(a) No life insurance policy issued on or after the effective date of this subchapter, except as stated in section 1000a, shall be delivered or issued for delivery in the Virgin Islands unless it contains in substance the provisions in paragraphs (1) through (6), or corresponding provisions which in the opinion of the Commissioner are at least as favorable to the defaulting or surrendering policyholder as are the minimum requirements specified in this subchapter and are essentially in compliance with section 1000.
(1) In the event of default in any premium payment, the company shall grant, upon proper request not later than 60 days after the due date of the premium in default, a paid-up nonforfeiture benefit on a plan stipulated in the policy, effective as of the due date, of such amount as may be specified in this subchapter. Instead of the stipulated paid-up nonforfeiture benefit, the company may substitute, upon proper request not later than 60 days after the due date of the premium in default, an actuarially equivalent alternative paid-up nonforfeiture benefit which provides a greater amount or longer period of death benefits or, if applicable, a greater amount or earlier payment of endowment benefits.
(2) Upon surrender of the policy not later than 60 days after the due date of any premium payment in default after premiums have been paid for at least three full years in the case of ordinary insurance or five full years in the case of industrial insurance, the company shall pay, instead of any paid-up nonforfeiture benefit, a cash surrender value of such amount as may be specified in this subchapter.
(3) A specified paid-up nonforfeiture benefit becomes effective as specified in the policy unless the person entitled to make the election elects another available option not later than 60 days after the due date of the premium in default.

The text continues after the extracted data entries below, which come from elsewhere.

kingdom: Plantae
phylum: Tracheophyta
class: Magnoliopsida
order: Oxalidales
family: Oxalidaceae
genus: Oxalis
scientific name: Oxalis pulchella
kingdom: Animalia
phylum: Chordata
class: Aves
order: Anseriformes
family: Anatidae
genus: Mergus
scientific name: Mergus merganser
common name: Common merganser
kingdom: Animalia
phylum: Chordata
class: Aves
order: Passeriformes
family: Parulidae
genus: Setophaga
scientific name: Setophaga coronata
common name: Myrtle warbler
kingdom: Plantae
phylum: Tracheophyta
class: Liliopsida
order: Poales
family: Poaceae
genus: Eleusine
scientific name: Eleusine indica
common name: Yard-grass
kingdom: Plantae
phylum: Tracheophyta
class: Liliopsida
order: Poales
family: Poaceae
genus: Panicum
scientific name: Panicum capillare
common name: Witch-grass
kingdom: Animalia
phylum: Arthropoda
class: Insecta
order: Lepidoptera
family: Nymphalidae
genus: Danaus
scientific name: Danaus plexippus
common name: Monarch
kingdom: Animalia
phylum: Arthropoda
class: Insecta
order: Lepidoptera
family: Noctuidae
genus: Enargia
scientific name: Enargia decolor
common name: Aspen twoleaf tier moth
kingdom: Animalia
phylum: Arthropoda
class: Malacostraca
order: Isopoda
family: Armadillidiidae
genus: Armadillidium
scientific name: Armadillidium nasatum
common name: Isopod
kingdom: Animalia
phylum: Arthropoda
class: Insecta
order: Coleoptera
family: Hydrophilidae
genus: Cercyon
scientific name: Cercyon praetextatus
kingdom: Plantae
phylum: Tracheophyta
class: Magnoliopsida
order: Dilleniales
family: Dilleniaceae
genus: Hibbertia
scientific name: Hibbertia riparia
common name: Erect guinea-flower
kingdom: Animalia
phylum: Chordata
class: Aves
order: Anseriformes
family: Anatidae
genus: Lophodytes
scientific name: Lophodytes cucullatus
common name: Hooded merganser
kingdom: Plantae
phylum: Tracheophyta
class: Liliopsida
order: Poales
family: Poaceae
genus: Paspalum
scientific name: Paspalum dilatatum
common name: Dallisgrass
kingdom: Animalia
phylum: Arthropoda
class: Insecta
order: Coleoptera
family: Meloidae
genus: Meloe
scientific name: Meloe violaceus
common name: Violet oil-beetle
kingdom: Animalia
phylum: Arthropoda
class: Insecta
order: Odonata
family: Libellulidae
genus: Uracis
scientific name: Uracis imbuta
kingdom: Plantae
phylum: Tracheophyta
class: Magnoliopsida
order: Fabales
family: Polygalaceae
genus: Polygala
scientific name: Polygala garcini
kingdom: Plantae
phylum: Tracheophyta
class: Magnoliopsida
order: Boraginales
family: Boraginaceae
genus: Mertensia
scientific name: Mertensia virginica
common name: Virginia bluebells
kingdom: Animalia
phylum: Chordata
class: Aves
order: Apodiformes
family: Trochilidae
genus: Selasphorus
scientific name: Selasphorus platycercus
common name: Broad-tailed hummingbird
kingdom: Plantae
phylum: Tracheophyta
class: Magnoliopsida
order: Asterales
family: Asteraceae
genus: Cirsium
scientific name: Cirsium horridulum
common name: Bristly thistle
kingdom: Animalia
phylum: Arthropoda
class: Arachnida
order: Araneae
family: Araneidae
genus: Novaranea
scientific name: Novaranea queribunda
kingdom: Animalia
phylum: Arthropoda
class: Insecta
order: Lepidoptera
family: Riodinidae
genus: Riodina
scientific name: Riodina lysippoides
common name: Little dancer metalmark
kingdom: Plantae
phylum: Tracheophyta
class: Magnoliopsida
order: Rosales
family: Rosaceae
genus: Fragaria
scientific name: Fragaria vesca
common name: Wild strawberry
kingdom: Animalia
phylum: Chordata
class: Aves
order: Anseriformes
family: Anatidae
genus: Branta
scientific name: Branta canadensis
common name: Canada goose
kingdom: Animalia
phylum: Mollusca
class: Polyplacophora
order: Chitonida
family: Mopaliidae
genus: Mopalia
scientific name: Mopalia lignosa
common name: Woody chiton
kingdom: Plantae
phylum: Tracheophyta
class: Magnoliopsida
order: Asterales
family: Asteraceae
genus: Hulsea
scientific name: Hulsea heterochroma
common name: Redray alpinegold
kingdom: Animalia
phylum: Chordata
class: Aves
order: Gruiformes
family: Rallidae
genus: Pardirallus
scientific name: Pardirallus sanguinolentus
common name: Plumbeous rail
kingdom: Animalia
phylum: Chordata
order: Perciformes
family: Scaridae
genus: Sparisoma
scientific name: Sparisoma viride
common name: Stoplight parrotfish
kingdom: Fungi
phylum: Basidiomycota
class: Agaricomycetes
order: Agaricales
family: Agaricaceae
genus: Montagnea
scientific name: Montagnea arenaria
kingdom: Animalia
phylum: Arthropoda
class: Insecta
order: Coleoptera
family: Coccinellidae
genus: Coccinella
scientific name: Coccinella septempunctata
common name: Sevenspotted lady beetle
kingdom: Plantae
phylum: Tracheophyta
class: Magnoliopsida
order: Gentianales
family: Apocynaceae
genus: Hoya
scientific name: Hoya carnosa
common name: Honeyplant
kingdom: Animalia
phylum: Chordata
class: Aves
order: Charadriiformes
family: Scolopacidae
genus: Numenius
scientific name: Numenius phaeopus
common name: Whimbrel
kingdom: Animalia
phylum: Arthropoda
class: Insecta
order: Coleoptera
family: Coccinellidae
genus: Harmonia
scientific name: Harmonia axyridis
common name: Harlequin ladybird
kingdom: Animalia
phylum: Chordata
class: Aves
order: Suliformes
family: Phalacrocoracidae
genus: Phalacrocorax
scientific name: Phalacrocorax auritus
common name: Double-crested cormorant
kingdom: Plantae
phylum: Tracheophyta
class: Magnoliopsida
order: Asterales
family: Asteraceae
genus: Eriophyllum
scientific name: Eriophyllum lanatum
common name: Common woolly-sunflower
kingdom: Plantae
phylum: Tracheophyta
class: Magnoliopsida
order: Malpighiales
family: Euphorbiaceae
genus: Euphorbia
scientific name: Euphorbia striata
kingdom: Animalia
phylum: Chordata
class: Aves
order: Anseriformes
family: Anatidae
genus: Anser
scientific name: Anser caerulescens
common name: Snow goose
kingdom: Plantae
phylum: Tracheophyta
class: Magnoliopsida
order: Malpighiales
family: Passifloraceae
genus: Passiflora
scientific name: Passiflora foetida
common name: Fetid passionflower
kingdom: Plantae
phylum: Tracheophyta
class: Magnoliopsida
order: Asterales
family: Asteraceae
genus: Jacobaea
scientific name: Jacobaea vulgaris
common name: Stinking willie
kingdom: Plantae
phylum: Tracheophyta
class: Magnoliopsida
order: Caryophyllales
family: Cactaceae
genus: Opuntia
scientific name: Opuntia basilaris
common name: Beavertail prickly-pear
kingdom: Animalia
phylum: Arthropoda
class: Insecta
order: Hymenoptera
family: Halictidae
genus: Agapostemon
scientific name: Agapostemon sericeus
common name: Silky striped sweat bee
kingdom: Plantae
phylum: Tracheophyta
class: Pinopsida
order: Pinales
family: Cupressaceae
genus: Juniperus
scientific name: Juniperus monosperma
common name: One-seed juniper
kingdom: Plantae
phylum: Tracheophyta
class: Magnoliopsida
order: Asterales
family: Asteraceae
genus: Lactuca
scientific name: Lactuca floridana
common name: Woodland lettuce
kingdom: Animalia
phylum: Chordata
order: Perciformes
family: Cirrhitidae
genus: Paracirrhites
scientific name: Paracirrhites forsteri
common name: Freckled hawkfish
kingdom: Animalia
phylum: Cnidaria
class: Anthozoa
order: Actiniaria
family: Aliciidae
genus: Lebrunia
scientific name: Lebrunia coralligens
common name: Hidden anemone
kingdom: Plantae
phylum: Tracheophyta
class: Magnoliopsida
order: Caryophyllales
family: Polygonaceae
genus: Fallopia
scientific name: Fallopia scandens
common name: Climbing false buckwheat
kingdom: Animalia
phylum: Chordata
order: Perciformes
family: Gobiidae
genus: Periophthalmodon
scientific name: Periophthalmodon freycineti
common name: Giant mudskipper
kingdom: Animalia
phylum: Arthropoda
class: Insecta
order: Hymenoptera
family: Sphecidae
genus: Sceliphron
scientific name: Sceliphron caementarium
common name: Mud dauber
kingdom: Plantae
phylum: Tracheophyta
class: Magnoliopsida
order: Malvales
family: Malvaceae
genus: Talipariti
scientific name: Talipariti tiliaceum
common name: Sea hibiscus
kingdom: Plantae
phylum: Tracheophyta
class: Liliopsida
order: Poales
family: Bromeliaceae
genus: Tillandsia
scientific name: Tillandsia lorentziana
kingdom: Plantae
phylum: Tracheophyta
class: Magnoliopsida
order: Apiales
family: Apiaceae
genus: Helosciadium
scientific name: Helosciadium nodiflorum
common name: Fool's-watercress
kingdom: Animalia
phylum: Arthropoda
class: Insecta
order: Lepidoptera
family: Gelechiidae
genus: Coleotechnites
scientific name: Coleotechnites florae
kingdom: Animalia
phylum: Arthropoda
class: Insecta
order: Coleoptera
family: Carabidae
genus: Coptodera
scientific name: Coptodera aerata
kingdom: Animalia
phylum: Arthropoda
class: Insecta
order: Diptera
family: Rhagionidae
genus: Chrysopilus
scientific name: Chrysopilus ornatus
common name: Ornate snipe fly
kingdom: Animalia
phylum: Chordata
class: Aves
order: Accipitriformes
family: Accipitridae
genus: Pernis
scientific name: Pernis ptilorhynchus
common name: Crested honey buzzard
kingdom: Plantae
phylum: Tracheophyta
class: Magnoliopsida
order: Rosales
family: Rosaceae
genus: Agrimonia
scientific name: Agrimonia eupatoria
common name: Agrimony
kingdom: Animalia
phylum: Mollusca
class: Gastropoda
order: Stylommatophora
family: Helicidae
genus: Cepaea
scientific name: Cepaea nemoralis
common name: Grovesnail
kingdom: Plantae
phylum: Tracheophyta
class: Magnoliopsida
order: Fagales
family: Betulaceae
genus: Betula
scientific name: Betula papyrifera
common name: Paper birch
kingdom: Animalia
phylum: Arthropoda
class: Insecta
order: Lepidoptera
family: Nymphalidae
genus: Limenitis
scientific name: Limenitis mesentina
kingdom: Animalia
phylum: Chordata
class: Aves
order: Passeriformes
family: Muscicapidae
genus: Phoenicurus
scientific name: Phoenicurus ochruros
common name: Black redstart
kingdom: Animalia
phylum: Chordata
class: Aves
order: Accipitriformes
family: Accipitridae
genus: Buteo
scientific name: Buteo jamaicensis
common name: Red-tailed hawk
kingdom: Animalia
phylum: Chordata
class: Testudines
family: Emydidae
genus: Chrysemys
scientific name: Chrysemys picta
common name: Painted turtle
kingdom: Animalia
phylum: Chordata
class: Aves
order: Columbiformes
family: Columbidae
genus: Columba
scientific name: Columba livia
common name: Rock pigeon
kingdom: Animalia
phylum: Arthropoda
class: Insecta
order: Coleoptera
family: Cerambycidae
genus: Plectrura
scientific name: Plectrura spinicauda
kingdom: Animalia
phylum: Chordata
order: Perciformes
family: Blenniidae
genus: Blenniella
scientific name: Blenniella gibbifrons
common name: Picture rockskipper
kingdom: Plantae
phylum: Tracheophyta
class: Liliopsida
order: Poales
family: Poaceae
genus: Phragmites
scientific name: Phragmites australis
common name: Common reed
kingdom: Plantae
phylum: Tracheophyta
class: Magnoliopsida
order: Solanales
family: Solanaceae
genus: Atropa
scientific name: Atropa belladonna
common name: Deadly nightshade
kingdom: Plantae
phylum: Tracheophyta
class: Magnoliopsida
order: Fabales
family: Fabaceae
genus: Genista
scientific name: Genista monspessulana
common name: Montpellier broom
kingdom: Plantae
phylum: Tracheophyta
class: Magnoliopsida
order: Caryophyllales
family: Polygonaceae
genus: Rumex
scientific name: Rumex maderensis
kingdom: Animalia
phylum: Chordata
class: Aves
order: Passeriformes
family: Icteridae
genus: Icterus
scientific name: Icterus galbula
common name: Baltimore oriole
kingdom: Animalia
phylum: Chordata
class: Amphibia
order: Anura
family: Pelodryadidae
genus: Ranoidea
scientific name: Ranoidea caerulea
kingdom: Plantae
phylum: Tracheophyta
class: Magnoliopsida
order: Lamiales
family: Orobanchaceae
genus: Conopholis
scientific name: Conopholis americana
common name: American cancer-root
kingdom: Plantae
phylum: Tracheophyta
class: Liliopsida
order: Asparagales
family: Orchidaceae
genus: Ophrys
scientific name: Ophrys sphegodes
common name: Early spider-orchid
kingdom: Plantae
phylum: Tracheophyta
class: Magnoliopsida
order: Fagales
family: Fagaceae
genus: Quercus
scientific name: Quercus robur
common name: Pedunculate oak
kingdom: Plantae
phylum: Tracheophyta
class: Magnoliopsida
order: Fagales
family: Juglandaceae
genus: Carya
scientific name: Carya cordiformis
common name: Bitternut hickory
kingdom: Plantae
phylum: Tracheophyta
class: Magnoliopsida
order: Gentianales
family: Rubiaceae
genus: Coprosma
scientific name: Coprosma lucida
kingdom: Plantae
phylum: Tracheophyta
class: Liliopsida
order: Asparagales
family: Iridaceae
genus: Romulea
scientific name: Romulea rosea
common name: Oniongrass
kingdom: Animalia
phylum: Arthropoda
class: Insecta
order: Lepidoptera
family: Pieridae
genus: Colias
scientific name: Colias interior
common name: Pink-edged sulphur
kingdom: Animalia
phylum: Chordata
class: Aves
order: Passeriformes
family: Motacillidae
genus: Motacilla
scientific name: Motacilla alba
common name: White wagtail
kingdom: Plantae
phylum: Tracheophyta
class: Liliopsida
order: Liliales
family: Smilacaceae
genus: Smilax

(4) If the policy becomes paid-up by completion of all premium payments or if it is continued under any paid-up nonforfeiture benefit that became effective on or after the third policy anniversary in the case of ordinary insurance or the fifth policy anniversary in the case of industrial insurance, the company shall pay, upon surrender of the policy not later than 30 days after any policy anniversary, a cash surrender value of such amounts as may be specified.
(5) For policies that cause, on a basis guaranteed in the policy, unscheduled changes in benefits or premiums, or which provide an option for changes in benefits or premiums other than a change to a new policy, a statement of the mortality table, interest rate and method used in calculating cash surrender values and the paid-up nonforfeiture benefits available under the policy. For all other policies, a statement of the mortality table and interest rate used in calculating the cash surrender values and the paid-up nonforfeiture benefits available under the policy, together with a table showing the cash surrender value, if any, and paid-up nonforfeiture benefit, if any, available under the policy on each policy anniversary either during the first 20 policy years or during the term of the policy, whichever is shorter such values and benefits to be calculated upon the assumption that there are no dividends or paid-up additions credited to the policy and that there is no indebtedness to the company on the policy.
(6) A statement that the cash surrender values and the paid-up nonforfeiture benefits available under the policy are not less than the minimum values and benefits required by or pursuant to the insurance law of the state in which the policy is delivered; an explanation of the manner in which the cash surrender values and the paid-up nonforfeiture benefits are altered by the existence of any paid-up additions credited to the policy or any indebtedness to the company on the policy; if a detailed statement of the method of computation of the values and benefits shown in the policy is not stated, a statement that the method of computation has been filed with the insurance supervisory official of the state in which the policy is delivered; and a statement of the method to be used in calculating the cash surrender value and a paid-up nonforfeiture benefit available under the policy on any policy anniversary beyond the last anniversary for which values and benefits are consecutively shown in the policy.
(b) Any of the foregoing provisions or portions thereof not applicable by reason of the plan of insurance may, to the extent inapplicable, be omitted from the policy.
(c) The company reserves the right to defer the payment of any cash surrender value for a period of six months after demand therefor with surrender of the policy.